Sunday, May 27, 2012

diamondite implosion

im often curious what tune will be the last we make together.  as time slips beneath our feet like loose gravel on a steep slope.  beneath my crust i am no where near ready to slow down, but this hardened shell has grown heavier and heavier over time.  Burdened with true relations and wants needs to survive and needs of thought.  Maybe it was all fake, im mostly artificial.  For i cannot say where i came up with my self, i was made out of people.  Doesnt that make me synthetic? does that make me artificial?  Too timid to indulge, over fear i may become emotionally overwhelmed.  Sick of testing my depressed hypothesis.  I am unworthy of anything yet expect it all.  I am nothing special yet completely alone.  without words, without emotion, confused with our words, beaten with our emotions.

Monday, May 21, 2012

anti write inn

left out more often... now more than before.  i guess im a freak, or perceived that way through the reflection of light in the mirror.  i am out of the ordinary and my flavor is out of style.  leaving friends hurts.  now i wonder if its worth it to keep gaining more when they will be lost as fast as the others.  what is the point if the reset button will be hit regardless.  it is like me to overreact.

Friday, May 11, 2012

after it's name.

why end! why is there an end in the form of the major wave?

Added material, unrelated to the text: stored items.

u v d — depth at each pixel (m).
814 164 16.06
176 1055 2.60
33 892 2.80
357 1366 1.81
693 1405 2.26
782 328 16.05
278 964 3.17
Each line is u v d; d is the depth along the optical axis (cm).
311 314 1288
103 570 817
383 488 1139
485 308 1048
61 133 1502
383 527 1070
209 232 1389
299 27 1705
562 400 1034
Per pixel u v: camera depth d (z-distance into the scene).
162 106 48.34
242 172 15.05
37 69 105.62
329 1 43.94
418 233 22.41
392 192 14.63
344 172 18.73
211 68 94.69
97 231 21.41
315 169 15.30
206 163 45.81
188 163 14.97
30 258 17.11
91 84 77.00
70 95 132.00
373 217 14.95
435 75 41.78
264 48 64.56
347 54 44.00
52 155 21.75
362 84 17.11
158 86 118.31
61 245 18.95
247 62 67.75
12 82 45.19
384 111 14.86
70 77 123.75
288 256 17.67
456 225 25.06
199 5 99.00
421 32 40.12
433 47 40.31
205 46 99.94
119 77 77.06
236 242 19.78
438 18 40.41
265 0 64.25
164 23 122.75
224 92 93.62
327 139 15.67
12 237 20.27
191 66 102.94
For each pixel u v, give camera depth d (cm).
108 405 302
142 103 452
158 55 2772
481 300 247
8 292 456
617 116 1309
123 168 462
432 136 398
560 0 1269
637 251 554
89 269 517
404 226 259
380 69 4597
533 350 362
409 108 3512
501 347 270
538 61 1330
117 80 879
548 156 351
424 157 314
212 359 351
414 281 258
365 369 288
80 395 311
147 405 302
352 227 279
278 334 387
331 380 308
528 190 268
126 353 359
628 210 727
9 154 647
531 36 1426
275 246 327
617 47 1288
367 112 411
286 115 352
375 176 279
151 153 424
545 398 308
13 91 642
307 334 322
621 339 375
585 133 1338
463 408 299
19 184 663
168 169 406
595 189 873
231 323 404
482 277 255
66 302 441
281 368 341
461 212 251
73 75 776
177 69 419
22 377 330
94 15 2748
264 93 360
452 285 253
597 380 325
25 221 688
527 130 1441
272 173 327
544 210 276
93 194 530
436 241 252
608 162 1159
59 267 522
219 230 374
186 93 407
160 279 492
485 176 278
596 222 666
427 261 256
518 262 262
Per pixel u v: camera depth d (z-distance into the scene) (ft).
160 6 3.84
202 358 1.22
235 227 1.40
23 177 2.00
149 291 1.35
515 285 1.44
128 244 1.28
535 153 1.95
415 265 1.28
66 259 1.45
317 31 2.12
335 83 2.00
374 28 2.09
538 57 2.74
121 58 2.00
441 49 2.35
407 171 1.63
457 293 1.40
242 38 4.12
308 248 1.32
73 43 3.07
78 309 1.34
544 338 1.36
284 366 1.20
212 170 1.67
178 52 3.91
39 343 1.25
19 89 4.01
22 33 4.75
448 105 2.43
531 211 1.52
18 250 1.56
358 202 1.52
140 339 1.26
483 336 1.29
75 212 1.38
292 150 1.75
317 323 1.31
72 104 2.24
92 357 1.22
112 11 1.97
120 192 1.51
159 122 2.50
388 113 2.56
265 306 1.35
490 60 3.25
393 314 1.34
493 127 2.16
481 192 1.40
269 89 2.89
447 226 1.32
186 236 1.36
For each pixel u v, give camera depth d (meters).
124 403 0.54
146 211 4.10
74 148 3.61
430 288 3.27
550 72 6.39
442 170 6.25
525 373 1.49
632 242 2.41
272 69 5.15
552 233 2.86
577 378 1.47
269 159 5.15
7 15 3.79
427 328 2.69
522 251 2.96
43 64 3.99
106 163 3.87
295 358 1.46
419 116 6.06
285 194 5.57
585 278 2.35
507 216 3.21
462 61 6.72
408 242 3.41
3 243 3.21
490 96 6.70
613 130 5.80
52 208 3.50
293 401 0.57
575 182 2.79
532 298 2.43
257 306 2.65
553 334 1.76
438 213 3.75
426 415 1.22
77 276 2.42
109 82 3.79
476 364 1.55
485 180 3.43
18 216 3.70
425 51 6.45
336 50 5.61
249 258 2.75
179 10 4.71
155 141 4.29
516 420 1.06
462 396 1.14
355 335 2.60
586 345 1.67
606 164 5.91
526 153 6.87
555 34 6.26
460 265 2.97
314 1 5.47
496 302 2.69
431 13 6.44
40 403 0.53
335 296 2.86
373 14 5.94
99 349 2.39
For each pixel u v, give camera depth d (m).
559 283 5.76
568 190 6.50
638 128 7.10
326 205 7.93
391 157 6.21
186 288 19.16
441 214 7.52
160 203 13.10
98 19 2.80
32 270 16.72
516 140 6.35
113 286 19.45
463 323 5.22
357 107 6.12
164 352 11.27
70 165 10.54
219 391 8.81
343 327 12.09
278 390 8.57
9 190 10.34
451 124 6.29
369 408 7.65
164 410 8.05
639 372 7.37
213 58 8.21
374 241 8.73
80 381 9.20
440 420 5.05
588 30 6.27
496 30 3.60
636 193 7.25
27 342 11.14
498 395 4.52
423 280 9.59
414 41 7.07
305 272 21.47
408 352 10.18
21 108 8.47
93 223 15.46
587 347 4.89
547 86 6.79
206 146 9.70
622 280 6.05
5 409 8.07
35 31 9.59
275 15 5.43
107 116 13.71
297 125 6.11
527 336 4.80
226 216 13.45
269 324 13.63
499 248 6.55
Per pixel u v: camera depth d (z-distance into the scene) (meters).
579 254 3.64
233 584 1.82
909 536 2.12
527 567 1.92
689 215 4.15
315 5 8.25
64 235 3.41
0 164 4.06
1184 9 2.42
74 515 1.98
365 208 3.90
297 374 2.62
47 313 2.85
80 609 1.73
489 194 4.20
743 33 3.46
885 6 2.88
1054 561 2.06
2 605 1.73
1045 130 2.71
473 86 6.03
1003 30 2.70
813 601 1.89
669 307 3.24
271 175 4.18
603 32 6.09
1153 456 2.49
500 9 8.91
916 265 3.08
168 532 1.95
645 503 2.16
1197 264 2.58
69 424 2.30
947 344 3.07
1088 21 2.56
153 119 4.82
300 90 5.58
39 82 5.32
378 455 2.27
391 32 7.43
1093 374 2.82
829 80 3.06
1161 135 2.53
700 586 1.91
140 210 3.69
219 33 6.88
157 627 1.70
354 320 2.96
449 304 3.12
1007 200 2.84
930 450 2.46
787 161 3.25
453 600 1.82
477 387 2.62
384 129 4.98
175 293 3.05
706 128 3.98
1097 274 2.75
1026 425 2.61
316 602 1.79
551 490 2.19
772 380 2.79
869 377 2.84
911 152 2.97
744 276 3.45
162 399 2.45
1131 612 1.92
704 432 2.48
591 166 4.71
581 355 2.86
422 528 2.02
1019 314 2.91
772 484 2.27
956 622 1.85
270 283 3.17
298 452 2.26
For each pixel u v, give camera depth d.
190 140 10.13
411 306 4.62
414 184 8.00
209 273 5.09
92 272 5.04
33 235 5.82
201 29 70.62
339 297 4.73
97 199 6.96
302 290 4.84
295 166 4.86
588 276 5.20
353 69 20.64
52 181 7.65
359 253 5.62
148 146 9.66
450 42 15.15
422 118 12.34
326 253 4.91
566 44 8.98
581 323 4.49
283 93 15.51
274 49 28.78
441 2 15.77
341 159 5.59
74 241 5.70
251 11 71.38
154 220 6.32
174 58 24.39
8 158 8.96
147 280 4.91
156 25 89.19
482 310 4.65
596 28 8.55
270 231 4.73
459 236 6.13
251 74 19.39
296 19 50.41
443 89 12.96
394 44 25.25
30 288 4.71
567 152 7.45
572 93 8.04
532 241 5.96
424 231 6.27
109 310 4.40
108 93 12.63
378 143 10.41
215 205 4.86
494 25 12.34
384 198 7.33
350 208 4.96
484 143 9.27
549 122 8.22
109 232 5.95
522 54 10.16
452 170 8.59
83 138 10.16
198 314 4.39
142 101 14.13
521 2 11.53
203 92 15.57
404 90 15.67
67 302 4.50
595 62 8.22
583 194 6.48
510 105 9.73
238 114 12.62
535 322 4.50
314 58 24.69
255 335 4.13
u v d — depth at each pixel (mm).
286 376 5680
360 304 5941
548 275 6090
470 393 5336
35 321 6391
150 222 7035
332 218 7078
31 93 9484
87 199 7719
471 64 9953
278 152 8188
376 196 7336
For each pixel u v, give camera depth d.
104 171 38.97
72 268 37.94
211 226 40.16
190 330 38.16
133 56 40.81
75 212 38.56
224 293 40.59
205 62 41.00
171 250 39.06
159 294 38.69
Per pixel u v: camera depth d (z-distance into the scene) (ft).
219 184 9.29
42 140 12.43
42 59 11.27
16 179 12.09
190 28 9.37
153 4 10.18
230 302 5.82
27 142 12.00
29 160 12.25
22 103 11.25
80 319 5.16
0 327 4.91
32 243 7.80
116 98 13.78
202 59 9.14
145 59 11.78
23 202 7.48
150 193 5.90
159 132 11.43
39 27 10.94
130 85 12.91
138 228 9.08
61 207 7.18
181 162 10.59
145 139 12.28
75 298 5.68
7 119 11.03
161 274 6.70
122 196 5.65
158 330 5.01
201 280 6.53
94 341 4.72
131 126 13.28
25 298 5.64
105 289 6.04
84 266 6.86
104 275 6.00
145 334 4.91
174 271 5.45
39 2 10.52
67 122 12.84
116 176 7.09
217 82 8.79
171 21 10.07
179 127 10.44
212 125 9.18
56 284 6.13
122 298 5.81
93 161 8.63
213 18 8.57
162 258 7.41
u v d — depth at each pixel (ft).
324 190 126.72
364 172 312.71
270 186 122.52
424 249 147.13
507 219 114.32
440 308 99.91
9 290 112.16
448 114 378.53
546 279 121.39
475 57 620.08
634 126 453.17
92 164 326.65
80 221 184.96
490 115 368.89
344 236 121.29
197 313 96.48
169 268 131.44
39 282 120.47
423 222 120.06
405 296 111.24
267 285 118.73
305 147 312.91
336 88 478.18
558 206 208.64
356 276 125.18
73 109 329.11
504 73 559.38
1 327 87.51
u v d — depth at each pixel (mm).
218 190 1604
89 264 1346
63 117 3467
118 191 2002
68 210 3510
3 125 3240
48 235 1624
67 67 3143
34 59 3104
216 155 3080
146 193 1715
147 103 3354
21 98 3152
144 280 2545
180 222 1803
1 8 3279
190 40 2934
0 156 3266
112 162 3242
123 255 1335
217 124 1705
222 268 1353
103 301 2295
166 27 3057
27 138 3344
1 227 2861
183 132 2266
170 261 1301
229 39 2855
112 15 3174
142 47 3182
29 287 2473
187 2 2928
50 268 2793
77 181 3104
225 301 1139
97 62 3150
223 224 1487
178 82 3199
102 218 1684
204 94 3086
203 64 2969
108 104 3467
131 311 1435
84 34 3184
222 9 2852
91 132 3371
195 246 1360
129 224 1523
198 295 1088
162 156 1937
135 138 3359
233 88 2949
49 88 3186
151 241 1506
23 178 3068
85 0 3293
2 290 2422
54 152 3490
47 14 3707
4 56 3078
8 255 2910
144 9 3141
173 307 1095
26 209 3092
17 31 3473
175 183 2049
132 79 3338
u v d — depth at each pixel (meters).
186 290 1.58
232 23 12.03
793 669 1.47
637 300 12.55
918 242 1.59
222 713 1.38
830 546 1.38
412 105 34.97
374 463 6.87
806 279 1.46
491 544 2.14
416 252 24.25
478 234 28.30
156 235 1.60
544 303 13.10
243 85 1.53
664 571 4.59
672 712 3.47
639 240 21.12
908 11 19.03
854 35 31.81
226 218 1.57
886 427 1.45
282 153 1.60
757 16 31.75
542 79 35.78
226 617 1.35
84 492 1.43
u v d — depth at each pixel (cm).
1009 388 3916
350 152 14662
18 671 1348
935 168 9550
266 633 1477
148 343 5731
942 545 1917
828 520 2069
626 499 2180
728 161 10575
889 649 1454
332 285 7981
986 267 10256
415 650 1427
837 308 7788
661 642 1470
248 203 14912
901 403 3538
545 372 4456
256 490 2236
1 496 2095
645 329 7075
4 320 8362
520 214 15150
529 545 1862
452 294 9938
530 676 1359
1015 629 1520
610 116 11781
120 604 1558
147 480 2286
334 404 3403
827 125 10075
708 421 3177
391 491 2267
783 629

An end to the most at once, to call forth those who are righteous,  maybe it simply is the nature of the continuum we are a part of. For the ideals of nature are much aligned with those in touching the aspect of the apocalypse.  Out of extreme chaos and anarchy of species, comes the deciding factor (of time) that some creatures are deemed unacceptable, at times.  There would be know people if there weren't triceratops buried beneath us. Armageddon is an ever more happening occurrence, along side an expenditure of particular exponential life.  Armageddon is the growth of knowledge within its spectrum, an infertile seed within the maze of evermore glorified life.

A mirror on the ground, up on th ee ar th.